Nonpathogenic Amebae Found in Humans

   Several other species of amebae are known to inhabit the human digestive tract, yet unlike E. histolytica these species do not cause disease in humans.  These commensalistic amebae typically live in the large intestine, where they feed on intestinal contents.  They are important because these amebae can be misidentified during fecal examinations as stages of E. histolytica.  Nonpathogenic amebae in humans are transmitted via the same routes that Entamoeba histolytica is transmitted, and the presence of these organisms in a person indicates that ingestion of a substance contaminated with feces has occurred.

   Entamoeba hartmanni
        Entamoeba hartmanni is very similar in morphology to E. histolytica; in the past, E. hartmanni was referred to as "small race" E. histolytica, due to the fact that it appeared to be a smaller form of E. histolyticaE. hartmanni is smaller than E. histolytica, with trophozoites of E. hartmanni measuring 4-12 µm and cysts being 5-10 µm in diameter.  The chromatin lining the nuclear membrane of E. hartmanni is relatively coarse and the karyosome is large and typically eccentric in location.  E. hartmanni trophozoites do not ingest erythrocytes.  Chromatoidal bodies are usually very numerous and very large in E. hartmanni cysts, frequently obscuring the cyst nuclei.  E. hartmanni has never been demonstrated to cause disease in humans.

    Endolimax nana
        Endolimax nana is a common cosmopolitan ameba that lives as a trophozoite in the lumen of the large intestine of humans and other primates.  E. nana is smaller than Entamoeba histolytica, with trophozoites that are 8-10 µm across through their widest point and spherical-ellipsoid shaped, mature quadrinucleate cysts that are 5-14 µm across.  Endolimax nana trophozoites do not ingest erythrocytes.

   Entamoeba coli
        Trophozoites and cysts of Entamoeba coli typically have dimensions that are significantly greater than  those of E. histolytica; cysts are 10-30 µm in diameter and trophozoites are 15-50 µm across.  The mature cysts of Entamoeba coli contain eight nuclei (rather than the four seen in mature Entamoeba histolytica cysts), the chromatin located along the nuclear membrane is coarse and unevenly distributed, and the karyosome is usually large and eccentric in location.  Entamoeba coli is common in a wide range of mammals, including primates, rodents, and domestic/wild ungulates.

  Iodamoeba bütschlii
        The trophozoites and cysts of Iodamoeba bütschlii are both uninucleate, with a nucleus that has a large karyosome and negligible chromatin distributed along the nuclear membrane.  I. bütschlii cysts have a prominent mass of glycogen that stains dark brown with iodine (hence the genus name).  Trophozoites of I. bütschlii range from 8-20 µm across, and cysts measure 5-18 µm across.  I. bütschlii lives in the intestine of other mammals, including pigs and nonhuman primates.

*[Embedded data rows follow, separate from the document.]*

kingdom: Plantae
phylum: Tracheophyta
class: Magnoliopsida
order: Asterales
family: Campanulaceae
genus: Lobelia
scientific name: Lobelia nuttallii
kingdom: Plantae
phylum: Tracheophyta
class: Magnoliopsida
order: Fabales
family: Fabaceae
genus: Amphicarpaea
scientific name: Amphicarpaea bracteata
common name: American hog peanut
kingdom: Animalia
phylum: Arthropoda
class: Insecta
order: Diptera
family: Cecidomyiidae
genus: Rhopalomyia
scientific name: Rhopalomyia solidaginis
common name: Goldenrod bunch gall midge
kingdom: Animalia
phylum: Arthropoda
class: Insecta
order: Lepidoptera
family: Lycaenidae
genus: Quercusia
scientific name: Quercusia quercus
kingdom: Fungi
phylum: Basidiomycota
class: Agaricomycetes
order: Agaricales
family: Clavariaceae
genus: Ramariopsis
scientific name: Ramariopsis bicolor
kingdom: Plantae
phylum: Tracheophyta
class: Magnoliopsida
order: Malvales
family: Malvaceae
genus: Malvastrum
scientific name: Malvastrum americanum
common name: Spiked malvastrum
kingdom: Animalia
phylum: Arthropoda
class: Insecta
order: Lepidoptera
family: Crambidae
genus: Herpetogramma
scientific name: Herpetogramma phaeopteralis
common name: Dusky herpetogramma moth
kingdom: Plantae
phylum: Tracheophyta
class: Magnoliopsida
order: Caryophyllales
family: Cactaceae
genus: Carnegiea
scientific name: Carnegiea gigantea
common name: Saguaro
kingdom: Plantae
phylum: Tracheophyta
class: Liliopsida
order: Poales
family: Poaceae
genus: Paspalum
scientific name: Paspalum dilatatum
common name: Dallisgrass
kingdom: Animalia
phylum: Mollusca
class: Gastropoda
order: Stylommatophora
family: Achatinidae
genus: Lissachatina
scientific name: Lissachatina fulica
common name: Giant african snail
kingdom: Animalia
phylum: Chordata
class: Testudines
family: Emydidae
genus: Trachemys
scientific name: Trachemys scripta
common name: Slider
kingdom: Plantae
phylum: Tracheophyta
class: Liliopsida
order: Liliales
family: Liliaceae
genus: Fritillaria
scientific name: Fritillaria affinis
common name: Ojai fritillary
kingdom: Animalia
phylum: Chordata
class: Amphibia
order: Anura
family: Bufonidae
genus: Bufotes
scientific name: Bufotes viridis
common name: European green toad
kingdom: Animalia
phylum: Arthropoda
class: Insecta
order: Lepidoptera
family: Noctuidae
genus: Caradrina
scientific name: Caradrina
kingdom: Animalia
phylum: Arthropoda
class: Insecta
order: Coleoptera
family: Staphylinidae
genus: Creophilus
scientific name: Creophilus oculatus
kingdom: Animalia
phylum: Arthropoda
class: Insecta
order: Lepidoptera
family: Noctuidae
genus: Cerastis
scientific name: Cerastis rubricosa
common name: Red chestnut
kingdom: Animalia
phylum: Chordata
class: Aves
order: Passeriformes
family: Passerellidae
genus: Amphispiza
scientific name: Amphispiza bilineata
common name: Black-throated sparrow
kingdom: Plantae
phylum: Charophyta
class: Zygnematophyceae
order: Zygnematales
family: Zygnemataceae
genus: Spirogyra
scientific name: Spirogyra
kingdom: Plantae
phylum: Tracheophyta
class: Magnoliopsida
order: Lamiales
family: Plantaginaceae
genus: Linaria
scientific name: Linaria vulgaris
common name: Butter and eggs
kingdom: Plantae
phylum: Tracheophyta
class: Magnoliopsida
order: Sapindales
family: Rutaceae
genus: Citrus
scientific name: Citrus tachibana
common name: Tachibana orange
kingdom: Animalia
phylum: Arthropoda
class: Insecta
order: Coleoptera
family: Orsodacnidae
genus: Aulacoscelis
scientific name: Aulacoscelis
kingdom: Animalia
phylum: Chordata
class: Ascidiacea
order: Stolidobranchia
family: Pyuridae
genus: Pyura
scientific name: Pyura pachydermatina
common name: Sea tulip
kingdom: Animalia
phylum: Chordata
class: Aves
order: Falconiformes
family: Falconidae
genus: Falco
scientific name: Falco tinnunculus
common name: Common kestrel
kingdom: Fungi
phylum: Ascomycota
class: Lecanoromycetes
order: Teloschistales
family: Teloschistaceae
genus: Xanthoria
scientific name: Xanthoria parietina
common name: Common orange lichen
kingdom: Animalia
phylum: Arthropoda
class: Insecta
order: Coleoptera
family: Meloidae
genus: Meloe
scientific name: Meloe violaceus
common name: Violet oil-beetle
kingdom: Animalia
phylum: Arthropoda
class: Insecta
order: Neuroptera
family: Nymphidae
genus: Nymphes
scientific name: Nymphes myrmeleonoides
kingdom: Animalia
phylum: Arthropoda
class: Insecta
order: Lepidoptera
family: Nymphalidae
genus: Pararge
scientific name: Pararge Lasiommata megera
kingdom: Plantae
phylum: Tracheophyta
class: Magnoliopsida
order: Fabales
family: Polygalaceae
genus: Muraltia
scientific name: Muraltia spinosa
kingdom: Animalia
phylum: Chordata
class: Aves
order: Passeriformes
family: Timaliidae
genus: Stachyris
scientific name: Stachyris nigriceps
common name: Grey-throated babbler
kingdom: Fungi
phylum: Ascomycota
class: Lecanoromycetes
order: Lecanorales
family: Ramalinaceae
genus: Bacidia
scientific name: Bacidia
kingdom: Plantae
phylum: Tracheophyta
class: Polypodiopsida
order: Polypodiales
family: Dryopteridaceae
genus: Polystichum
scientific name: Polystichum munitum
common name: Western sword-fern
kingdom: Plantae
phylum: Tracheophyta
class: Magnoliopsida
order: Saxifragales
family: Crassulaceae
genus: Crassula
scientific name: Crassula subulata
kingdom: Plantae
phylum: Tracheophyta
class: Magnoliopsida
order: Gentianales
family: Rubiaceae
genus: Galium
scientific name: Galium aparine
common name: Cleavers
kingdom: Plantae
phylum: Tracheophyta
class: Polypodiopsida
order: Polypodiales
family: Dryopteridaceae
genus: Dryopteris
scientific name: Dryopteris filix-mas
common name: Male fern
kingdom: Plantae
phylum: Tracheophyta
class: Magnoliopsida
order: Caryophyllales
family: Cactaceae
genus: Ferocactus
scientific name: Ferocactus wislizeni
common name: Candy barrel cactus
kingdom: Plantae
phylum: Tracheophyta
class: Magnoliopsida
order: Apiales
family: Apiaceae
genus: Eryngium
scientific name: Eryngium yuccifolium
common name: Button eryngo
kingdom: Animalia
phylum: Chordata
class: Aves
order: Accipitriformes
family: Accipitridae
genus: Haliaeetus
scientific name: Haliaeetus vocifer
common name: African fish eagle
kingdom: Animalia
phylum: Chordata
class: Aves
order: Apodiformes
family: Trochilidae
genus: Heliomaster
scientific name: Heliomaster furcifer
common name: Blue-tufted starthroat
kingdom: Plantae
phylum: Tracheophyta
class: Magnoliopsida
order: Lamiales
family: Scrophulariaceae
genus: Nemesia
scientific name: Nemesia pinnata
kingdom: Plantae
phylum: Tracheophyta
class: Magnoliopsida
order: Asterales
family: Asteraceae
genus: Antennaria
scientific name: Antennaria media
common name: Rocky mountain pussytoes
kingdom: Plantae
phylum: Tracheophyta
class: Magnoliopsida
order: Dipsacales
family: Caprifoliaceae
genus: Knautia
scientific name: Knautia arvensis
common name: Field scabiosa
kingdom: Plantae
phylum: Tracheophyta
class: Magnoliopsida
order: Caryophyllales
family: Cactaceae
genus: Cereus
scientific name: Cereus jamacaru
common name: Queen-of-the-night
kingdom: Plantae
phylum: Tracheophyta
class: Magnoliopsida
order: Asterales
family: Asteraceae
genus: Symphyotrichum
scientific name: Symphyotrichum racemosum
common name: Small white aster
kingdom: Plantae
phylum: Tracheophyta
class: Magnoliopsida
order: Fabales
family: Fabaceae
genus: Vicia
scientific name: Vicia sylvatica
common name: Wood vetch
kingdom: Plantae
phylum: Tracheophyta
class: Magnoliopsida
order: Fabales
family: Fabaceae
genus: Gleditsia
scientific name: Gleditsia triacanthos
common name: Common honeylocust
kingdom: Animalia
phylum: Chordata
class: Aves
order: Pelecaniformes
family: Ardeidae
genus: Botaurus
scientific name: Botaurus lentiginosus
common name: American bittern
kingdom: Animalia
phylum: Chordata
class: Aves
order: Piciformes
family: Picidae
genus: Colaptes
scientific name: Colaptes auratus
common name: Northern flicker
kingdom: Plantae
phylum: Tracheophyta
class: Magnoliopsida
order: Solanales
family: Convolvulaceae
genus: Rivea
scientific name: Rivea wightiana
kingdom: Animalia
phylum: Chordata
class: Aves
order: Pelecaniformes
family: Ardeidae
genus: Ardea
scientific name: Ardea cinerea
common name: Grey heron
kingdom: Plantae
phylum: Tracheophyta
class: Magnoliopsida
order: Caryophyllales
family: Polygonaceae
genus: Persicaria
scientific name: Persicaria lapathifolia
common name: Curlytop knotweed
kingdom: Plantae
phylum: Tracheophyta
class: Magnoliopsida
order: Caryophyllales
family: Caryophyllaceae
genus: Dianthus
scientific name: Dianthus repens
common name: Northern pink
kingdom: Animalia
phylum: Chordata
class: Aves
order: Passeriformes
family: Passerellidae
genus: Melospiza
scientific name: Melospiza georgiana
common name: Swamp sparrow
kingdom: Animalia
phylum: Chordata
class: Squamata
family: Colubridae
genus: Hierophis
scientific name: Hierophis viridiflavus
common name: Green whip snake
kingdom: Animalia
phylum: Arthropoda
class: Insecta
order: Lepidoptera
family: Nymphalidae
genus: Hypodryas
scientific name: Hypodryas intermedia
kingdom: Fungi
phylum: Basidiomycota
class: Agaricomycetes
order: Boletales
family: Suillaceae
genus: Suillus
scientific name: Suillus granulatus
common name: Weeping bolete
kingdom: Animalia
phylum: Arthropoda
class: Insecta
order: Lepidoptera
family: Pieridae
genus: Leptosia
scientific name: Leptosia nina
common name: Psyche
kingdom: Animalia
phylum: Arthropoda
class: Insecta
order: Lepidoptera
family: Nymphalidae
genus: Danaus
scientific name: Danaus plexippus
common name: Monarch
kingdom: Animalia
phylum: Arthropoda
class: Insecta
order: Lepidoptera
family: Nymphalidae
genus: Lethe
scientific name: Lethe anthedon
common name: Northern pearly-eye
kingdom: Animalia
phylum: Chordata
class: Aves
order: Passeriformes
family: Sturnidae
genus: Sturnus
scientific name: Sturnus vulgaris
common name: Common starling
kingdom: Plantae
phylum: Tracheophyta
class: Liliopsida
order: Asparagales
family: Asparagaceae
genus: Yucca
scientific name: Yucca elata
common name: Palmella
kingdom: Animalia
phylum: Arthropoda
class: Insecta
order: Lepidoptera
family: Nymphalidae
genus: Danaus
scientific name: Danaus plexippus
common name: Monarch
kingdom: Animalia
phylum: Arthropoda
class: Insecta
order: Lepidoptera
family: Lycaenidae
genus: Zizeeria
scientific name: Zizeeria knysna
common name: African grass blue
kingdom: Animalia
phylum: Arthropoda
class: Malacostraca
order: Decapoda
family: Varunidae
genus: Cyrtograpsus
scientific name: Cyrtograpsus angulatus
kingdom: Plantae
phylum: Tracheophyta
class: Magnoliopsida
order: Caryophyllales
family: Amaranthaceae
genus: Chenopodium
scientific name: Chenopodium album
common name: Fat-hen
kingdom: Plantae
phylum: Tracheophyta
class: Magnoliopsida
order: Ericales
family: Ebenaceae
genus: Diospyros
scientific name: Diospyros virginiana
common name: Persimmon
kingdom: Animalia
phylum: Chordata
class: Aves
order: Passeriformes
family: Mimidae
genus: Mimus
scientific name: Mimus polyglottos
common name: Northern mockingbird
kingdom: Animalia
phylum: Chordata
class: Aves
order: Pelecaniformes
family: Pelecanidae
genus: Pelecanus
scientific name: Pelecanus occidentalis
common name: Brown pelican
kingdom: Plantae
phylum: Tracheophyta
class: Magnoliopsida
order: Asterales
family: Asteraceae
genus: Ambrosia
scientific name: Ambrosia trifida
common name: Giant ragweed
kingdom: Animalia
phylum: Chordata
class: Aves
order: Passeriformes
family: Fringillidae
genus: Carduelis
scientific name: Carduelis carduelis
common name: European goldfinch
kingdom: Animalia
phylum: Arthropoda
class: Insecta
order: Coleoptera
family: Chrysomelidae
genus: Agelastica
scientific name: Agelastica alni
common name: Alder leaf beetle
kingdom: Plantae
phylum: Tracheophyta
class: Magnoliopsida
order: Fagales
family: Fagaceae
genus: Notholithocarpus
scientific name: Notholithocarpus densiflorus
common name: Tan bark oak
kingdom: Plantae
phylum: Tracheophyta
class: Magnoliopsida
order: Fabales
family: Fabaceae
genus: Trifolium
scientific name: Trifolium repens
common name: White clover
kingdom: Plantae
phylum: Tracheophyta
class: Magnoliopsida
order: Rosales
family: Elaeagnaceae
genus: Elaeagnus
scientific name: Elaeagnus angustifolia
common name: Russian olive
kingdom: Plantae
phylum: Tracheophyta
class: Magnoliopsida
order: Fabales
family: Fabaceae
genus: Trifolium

Free-living Amebae and Disease

        Most amebae are free-living aquatic organisms that typically live among microscopic organisms/non-living organic material in stagnant bodies of water, soil, etc.  Some genera of free-living amebae, such as Naegleria, Acanthamoeba, and Balamuthia have species that have been identified as causing opportunistic disease in humans and animals.  The free-living amebae that have been recognized as causative agents of opportunistic infections have uninucleate trophozoites and cysts in their life cycles.  In aquatic environments, trophozoites of Naegleria will develop flagella.  When they are found in hosts, the trophozoites of these amebae are found invading tissues away from the gastrointestinal tract and do not form cysts in animal tissues.

    Acanthamoeba spp. have been found in corneal ulcers in humans with contact lenses.

 A few free-living amebae have been found to house potentially pathogenic microorganisms within their cytoplasm.  The etiologic agent of legionellosis (Legionnaire's disease), Legionella pneumophila, has been found surviving and multiplying within the cytoplasm of free-living amebae living in the water associated with building cooling systems.